**Available records**
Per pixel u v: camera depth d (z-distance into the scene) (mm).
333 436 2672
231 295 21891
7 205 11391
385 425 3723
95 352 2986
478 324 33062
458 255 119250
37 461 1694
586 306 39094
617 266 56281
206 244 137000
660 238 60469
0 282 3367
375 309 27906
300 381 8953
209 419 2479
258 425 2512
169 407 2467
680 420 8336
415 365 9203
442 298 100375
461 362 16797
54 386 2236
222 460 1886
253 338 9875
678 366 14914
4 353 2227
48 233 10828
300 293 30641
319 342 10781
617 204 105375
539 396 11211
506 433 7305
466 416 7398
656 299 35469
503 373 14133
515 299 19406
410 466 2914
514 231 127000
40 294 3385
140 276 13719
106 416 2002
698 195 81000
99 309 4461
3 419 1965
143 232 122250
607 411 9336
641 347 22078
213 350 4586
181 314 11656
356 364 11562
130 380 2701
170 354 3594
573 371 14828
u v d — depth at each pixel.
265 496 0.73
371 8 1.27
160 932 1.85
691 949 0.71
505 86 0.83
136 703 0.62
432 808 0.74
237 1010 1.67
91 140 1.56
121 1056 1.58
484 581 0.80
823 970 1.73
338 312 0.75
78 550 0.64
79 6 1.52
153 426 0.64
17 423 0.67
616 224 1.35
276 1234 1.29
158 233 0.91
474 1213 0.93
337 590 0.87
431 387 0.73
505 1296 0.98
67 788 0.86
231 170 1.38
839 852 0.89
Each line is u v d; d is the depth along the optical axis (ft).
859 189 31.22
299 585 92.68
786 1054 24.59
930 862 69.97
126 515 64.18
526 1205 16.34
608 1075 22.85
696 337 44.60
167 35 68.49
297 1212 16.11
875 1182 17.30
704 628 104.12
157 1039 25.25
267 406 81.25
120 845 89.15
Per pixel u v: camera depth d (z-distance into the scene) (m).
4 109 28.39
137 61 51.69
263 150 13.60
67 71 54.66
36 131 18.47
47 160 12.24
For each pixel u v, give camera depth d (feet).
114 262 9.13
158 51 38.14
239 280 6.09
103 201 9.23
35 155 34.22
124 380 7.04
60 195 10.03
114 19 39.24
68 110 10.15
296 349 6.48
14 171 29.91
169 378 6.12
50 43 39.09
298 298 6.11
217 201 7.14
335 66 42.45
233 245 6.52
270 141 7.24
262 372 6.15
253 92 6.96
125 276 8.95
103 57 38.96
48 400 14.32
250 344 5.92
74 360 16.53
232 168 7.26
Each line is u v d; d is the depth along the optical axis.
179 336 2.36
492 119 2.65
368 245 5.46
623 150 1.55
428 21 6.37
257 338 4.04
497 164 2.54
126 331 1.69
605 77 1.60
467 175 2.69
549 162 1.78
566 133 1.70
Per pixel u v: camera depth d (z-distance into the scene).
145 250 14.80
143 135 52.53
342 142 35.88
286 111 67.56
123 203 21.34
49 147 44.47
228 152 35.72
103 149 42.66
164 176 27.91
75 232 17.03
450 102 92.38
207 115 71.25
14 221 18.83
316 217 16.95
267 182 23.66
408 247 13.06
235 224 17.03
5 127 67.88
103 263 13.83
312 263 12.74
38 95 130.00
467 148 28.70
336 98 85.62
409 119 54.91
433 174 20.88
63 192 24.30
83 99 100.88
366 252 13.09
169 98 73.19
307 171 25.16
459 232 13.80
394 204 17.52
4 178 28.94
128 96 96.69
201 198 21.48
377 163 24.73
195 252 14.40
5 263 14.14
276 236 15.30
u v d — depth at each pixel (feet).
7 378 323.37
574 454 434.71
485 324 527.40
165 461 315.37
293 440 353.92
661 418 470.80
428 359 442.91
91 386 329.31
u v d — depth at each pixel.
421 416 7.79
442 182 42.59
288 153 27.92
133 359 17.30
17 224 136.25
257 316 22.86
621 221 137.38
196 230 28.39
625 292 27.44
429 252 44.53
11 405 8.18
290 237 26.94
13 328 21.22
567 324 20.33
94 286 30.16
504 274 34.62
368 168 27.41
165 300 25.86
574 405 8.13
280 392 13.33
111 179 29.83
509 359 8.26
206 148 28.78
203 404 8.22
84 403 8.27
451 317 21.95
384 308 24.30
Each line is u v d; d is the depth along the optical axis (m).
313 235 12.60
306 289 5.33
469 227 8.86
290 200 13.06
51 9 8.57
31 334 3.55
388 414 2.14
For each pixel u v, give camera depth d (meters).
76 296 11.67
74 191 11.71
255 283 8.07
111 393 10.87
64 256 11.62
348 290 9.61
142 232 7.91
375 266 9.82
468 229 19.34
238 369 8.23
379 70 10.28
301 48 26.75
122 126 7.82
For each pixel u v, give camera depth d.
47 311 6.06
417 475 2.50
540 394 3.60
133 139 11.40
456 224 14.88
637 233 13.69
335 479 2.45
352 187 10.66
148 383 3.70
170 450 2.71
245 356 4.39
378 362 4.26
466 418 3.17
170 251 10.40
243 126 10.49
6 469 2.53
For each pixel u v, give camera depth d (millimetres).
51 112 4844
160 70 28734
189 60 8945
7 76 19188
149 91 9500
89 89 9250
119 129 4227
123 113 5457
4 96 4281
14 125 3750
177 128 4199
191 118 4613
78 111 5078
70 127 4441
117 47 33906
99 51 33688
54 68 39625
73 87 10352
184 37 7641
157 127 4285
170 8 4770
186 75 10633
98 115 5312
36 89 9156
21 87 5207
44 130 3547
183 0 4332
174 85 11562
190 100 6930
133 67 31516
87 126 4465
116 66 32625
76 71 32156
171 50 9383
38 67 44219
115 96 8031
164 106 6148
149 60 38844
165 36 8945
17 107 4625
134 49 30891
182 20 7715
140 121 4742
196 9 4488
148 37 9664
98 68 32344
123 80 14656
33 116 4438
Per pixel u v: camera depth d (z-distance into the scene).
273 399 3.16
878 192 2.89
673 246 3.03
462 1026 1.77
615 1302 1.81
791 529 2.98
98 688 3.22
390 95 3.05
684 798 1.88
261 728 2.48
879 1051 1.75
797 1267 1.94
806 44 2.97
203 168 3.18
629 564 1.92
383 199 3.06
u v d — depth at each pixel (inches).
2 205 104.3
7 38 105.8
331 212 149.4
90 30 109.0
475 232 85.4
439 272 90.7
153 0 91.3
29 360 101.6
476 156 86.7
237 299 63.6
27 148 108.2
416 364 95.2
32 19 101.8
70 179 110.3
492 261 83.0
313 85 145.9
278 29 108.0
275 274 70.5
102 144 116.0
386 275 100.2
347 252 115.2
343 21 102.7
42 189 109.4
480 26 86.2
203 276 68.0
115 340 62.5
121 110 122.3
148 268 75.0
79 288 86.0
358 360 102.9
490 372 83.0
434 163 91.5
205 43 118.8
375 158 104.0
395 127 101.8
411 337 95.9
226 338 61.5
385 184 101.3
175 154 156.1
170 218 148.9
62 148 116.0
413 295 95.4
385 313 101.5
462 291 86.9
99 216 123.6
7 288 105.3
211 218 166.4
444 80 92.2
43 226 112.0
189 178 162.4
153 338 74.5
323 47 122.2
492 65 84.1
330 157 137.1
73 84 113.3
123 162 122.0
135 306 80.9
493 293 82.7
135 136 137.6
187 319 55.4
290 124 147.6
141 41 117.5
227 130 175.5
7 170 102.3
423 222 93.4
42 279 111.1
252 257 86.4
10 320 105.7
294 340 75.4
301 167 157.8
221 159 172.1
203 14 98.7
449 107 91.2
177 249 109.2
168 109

**What you should do**
Retype exactly the lines of the data above that fall between the line with "91 386 329.31" and the line with "673 246 3.03", inclusive, and add nothing.

**Reply**
91 386 329.31
u v d — depth at each pixel.
421 416 7.79
442 182 42.59
288 153 27.92
133 359 17.30
17 224 136.25
257 316 22.86
621 221 137.38
196 230 28.39
625 292 27.44
429 252 44.53
11 405 8.18
290 237 26.94
13 328 21.22
567 324 20.33
94 286 30.16
504 274 34.62
368 168 27.41
165 300 25.86
574 405 8.13
280 392 13.33
111 179 29.83
509 359 8.26
206 148 28.78
203 404 8.22
84 403 8.27
451 317 21.95
384 308 24.30
Each line is u v d; d is the depth along the optical axis (m).
313 235 12.60
306 289 5.33
469 227 8.86
290 200 13.06
51 9 8.57
31 334 3.55
388 414 2.14
For each pixel u v, give camera depth d (meters).
76 296 11.67
74 191 11.71
255 283 8.07
111 393 10.87
64 256 11.62
348 290 9.61
142 232 7.91
375 266 9.82
468 229 19.34
238 369 8.23
379 70 10.28
301 48 26.75
122 126 7.82
For each pixel u v, give camera depth d.
47 311 6.06
417 475 2.50
540 394 3.60
133 139 11.40
456 224 14.88
637 233 13.69
335 479 2.45
352 187 10.66
148 383 3.70
170 450 2.71
245 356 4.39
378 362 4.26
466 418 3.17
170 251 10.40
243 126 10.49
6 469 2.53
For each pixel u v, give camera depth d (millimetres).
51 112 4844
160 70 28734
189 60 8945
7 76 19188
149 91 9500
89 89 9250
119 129 4227
123 113 5457
4 96 4281
14 125 3750
177 128 4199
191 118 4613
78 111 5078
70 127 4441
117 47 33906
99 51 33688
54 68 39625
73 87 10352
184 37 7641
157 127 4285
170 8 4770
186 75 10633
98 115 5312
36 89 9156
21 87 5207
44 130 3547
183 0 4332
174 85 11562
190 100 6930
133 67 31516
87 126 4465
116 66 32625
76 71 32156
171 50 9383
38 67 44219
115 96 8031
164 106 6148
149 60 38844
165 36 8945
17 107 4625
134 49 30891
182 20 7715
140 121 4742
196 9 4488
148 37 9664
98 68 32344
123 80 14656
33 116 4438
Per pixel u v: camera depth d (z-distance into the scene).
273 399 3.16
878 192 2.89
673 246 3.03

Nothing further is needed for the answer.